His shoulders slumped at that, and he sighed heavily, looking back toward Micah, who was now using one of the rails at the pool ladder to stay afloat, clearly having given up on trying to float.

"I just...I still don't know how to feel about that.

I get why she didn't tell me in the first place, but it just doesn't sit right with me that I had a kid out there the whole time and never knew.

Never got the chance to decide if I was ready to be a parent or not. "

"Would it help if I said that she was fucked up for making that choice for you? You deserved to know."

He snorted. “What a weird place in my life, where you, of all people, are backing me up on something."

"Yeah, well, life is weird."

"Tell me about it."

I didn't have to think too hard to put myself in his shoes.

I absolutely knew I didn't want kids, and being an uncle was the closest I ever wanted to get.

Yet if my vasectomy had failed and I got a woman pregnant, I would want to know if she carried that kid to term and decided to raise it.

Not only would I deserve to have a say in whether I was in that hypothetical kid's life, but that kid would deserve a chance to have a father in their life as well.

It was that last thing which really bothered me, even more than deserving to have a choice.

My sister knew just as well as I did what it was like to grow up without a father.
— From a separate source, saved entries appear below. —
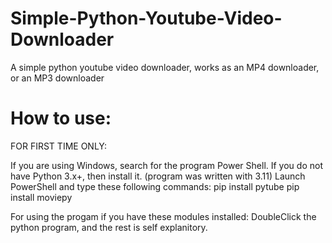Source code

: # Simple-Python-Youtube-Video-Downloader
A simple python youtube video downloader, works as an MP4 downloader, or an MP3 downloader


# How to use:
FOR FIRST TIME ONLY:

  If you are using Windows, search for the program Power Shell. 
  If you do not have Python 3.x+, then install it. (program was written with 3.11)
  Launch PowerShell and type these following commands:
    pip install pytube
    pip install moviepy
    
    
For using the progam if you have these modules installed:
DoubleClick the python program, and the rest is self explanitory. 
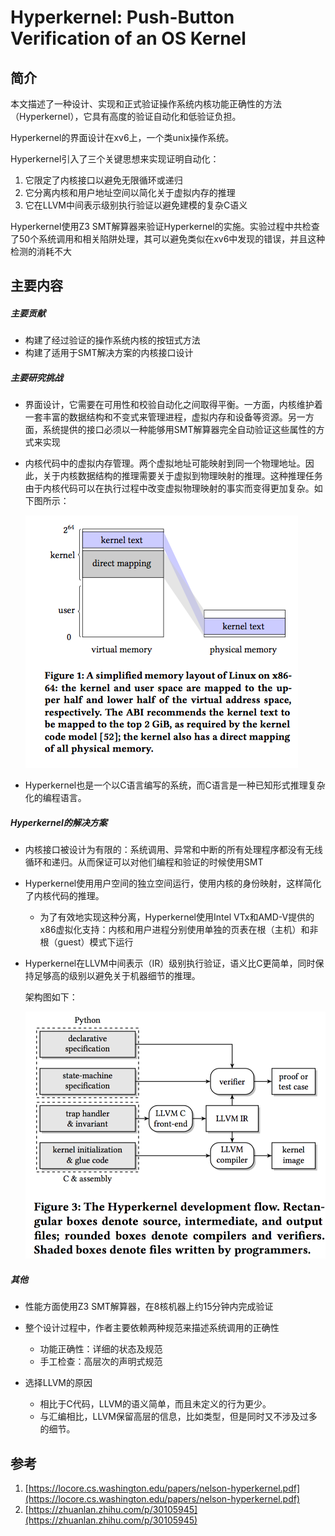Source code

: # Hyperkernel: Push-Button Verification of an OS Kernel

## 简介

本文描述了一种设计、实现和正式验证操作系统内核功能正确性的方法（Hyperkernel），它具有高度的验证自动化和低验证负担。

Hyperkernel的界面设计在xv6上，一个类unix操作系统。

Hyperkernel引入了三个关键思想来实现证明自动化：

1. 它限定了内核接口以避免无限循环或递归
2. 它分离内核和用户地址空间以简化关于虚拟内存的推理
3. 它在LLVM中间表示级别执行验证以避免建模的复杂C语义

Hyperkernel使用Z3 SMT解算器来验证Hyperkernel的实施。实验过程中共检查了50个系统调用和相关陷阱处理，其可以避免类似在xv6中发现的错误，并且这种检测的消耗不大

## 主要内容

##### 主要贡献

- 构建了经过验证的操作系统内核的按钮式方法
- 构建了适用于SMT解决方案的内核接口设计

##### 主要研究挑战

- 界面设计，它需要在可用性和校验自动化之间取得平衡。一方面，内核维护着一套丰富的数据结构和不变式来管理进程，虚拟内存和设备等资源。另一方面，系统提供的接口必须以一种能够用SMT解算器完全自动验证这些属性的方式来实现

- 内核代码中的虚拟内存管理。两个虚拟地址可能映射到同一个物理地址。因此，关于内核数据结构的推理需要关于虚拟到物理映射的推理。这种推理任务由于内核代码可以在执行过程中改变虚拟物理映射的事实而变得更加复杂。如下图所示：

  ![1](pic/1.png)

- Hyperkernel也是一个以C语言编写的系统，而C语言是一种已知形式推理复杂化的编程语言。

##### Hyperkernel的解决方案

- 内核接口被设计为有限的：系统调用、异常和中断的所有处理程序都没有无线循环和递归。从而保证可以对他们编程和验证的时候使用SMT

- Hyperkernel使用用户空间的独立空间运行，使用内核的身份映射，这样简化了内核代码的推理。
  - 为了有效地实现这种分离，Hyperkernel使用Intel VTx和AMD-V提供的x86虚拟化支持：内核和用户进程分别使用单独的页表在根（主机）和非根（guest）模式下运行

- Hyperkernel在LLVM中间表示（IR）级别执行验证，语义比C更简单，同时保持足够高的级别以避免关于机器细节的推理。

  架构图如下：

  ![2](pic/2.png)

##### 其他

- 性能方面使用Z3 SMT解算器，在8核机器上约15分钟内完成验证

- 整个设计过程中，作者主要依赖两种规范来描述系统调用的正确性
  - 功能正确性：详细的状态及规范
  - 手工检查：高层次的声明式规范
- 选择LLVM的原因
  - 相比于C代码，LLVM的语义简单，而且未定义的行为更少。
  - 与汇编相比，LLVM保留高层的信息，比如类型，但是同时又不涉及过多的细节。

## 参考

1. [https://locore.cs.washington.edu/papers/nelson-hyperkernel.pdf](https://locore.cs.washington.edu/papers/nelson-hyperkernel.pdf)
2. [https://zhuanlan.zhihu.com/p/30105945](https://zhuanlan.zhihu.com/p/30105945)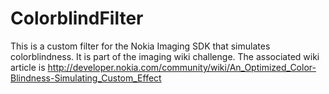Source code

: ColorblindFilter
================
This is a custom filter for the Nokia Imaging SDK that simulates colorblindness. It is part of the imaging wiki challenge. The associated wiki article is http://developer.nokia.com/community/wiki/An_Optimized_Color-Blindness-Simulating_Custom_Effect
Sure, Marcus was a good man, and it was nice to have a father figure, but even then, I had lost someone who meant the world to me.

Sure, I had gotten over it...mostly, but that event still left its mark on my life, and I knew it had been the same for her.

So what was it like for Jace, whose father had been an abusive piece of shit from what I'd heard?

To be the sort of person who was terrified of the idea of being a parent, not just dead set against it, to find out you actually had a kid?

I could barely imagine how awful it had to be, knowing you had a kid the whole time and now trying to figure out if you were the right person to be a father.

Parents left a mark on you, sometimes it was the gentle touch that carried you through life, or in Jace's case, the scars left behind by the person who should have been your protector and caretaker.

"You're an insufferable asshole," I told him without thinking.

His eyes widened, and he turned to glare at me. “Thanks, like I didn't already know you thought that."

"But you're not an awful person," I told him quickly, knowing I'd already dug the damn hole, so now I had very little time to recover. "You're not your dad."

Fear flashed through his eyes before the shutters came down, and he frowned. “What would you know about me? You can't stand me."

"There's a difference between being an insufferable prick and a monster," I said with a shrug. "We're not doomed to become our parents, even if we're terrified of it sometimes."

He gave me a confused look. “What would you have to fear about becoming your parents?"